**Directives**
1/ Does each statement agree with the forum thread on tenon cuts: (a) Charles McCracken calls the cut a crosscut; (b) Cliff Rohrabacher uses an 80 tooth non ferrous metal blade; (c) Jim Becker advises cutting the full depth in a single pass? Answer yes or no for each, quoting the deciding words from the thread.
2/ Retype the stretch of the forum thread on tenon cuts from "Cliff Rohrabacher" through "very deep cut!".

### Excerpted passage

Don't know what your using for a jig. I'm using the tenon jig that Rockler sells, Powermatic also puts their name on it (I found that out when I opened the Rockler box and there was a Powermatic manual inside).

With the extra effort to move the material through the blade that you describe I wonder if maybe the jig isn't tracking well. That is, the wood is not being moved directly in line with the blade (?). If you're not using a jig, check whatever you're clamping to to see that it is square and runs true.

Charles McCracken
10-31-2006, 8:08 AM
Jamie,

That cut is a rip cut because it is along the grain. It sounds like you need less teeth because it is a deep cut. This is the same effect as ripping very thick stock. Try a blade with 18 to 20 teeth like the LM71M010 (10" X 18 teeth FTG).

Cliff Rohrabacher
10-31-2006, 8:40 AM
I use an 80 tooth non ferrous metal blade. It cuts a nice square chisel shaped kerf leaving me a clean smooth corner and nice smooth tool mark free cheeks.

Jim Becker
10-31-2006, 8:43 AM
What Charles said plus...consider making the full depth in several passes like you would when mortising with a router. Burying the blade in the wood that much is quite a lot to ask of the saw, even if it's got lots of power available. Yes, this is more work and takes more time, but it's a very deep cut!

######
### Data records

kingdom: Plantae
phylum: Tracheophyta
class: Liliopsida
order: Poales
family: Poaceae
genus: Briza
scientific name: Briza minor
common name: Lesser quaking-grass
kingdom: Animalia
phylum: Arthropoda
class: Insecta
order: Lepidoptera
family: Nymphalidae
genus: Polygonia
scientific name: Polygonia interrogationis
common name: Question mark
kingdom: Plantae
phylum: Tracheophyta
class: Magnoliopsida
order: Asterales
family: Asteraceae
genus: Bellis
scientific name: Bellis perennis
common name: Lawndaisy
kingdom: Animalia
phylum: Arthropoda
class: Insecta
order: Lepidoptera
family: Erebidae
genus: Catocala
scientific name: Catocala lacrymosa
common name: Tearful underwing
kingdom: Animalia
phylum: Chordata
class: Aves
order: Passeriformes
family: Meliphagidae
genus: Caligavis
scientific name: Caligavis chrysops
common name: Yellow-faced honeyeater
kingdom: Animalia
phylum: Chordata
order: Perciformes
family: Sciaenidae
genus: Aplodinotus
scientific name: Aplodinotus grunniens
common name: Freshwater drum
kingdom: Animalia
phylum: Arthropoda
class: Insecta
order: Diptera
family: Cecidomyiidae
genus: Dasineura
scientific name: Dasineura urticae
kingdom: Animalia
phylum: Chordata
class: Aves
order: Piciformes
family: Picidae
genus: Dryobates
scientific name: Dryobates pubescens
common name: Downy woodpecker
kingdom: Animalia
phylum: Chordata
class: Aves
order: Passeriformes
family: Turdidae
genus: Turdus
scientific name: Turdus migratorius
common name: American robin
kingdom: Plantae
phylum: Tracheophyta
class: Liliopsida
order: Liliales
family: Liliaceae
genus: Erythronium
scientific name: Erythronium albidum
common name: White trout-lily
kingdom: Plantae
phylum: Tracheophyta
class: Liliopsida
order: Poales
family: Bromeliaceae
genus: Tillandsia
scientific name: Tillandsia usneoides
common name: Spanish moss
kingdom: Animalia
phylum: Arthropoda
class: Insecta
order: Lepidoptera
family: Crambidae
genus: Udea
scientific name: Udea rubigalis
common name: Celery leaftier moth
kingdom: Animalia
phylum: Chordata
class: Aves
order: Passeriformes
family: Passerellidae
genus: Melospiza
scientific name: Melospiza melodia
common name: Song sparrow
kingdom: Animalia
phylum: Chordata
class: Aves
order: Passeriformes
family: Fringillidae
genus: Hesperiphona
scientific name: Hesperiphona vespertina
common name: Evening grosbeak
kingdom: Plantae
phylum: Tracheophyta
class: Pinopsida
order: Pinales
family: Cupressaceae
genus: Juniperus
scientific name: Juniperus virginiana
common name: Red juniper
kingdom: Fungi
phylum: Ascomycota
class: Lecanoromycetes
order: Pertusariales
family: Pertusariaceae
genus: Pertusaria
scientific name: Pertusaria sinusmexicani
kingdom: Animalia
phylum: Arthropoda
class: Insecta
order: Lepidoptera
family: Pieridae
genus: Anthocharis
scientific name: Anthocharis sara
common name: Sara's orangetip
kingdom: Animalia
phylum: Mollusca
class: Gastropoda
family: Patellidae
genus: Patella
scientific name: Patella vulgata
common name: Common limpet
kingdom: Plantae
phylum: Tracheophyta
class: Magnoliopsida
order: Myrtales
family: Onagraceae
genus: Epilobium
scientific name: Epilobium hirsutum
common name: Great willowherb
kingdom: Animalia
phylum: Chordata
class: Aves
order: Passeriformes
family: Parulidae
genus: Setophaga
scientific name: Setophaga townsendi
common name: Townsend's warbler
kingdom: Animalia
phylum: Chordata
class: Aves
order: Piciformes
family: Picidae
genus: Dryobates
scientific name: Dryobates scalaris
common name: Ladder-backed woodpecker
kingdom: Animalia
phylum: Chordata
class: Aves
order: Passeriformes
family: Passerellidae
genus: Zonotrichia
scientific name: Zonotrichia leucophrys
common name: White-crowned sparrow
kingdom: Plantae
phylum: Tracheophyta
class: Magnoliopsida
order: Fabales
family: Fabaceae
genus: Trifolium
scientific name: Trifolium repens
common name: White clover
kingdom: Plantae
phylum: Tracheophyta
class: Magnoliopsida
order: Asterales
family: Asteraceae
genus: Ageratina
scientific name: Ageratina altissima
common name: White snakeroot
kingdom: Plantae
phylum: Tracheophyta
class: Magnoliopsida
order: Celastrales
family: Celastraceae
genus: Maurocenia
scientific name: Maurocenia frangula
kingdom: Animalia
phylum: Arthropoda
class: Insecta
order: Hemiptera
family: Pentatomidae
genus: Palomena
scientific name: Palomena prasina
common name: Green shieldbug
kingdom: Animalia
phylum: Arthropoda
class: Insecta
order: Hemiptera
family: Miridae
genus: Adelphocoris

######

**Solutions to each task**
1/
(a) No: "That cut is a rip cut because it is along the grain."
(b) Yes: "I use an 80 tooth non ferrous metal blade."
(c) No: "consider making the full depth in several passes like you would when mortising with a router."

2/
Cliff Rohrabacher
10-31-2006, 8:40 AM
I use an 80 tooth non ferrous metal blade. It cuts a nice square chisel shaped kerf leaving me a clean smooth corner and nice smooth tool mark free cheeks.

Jim Becker
10-31-2006, 8:43 AM
What Charles said plus...consider making the full depth in several passes like you would when mortising with a router. Burying the blade in the wood that much is quite a lot to ask of the saw, even if it's got lots of power available. Yes, this is more work and takes more time, but it's a very deep cut!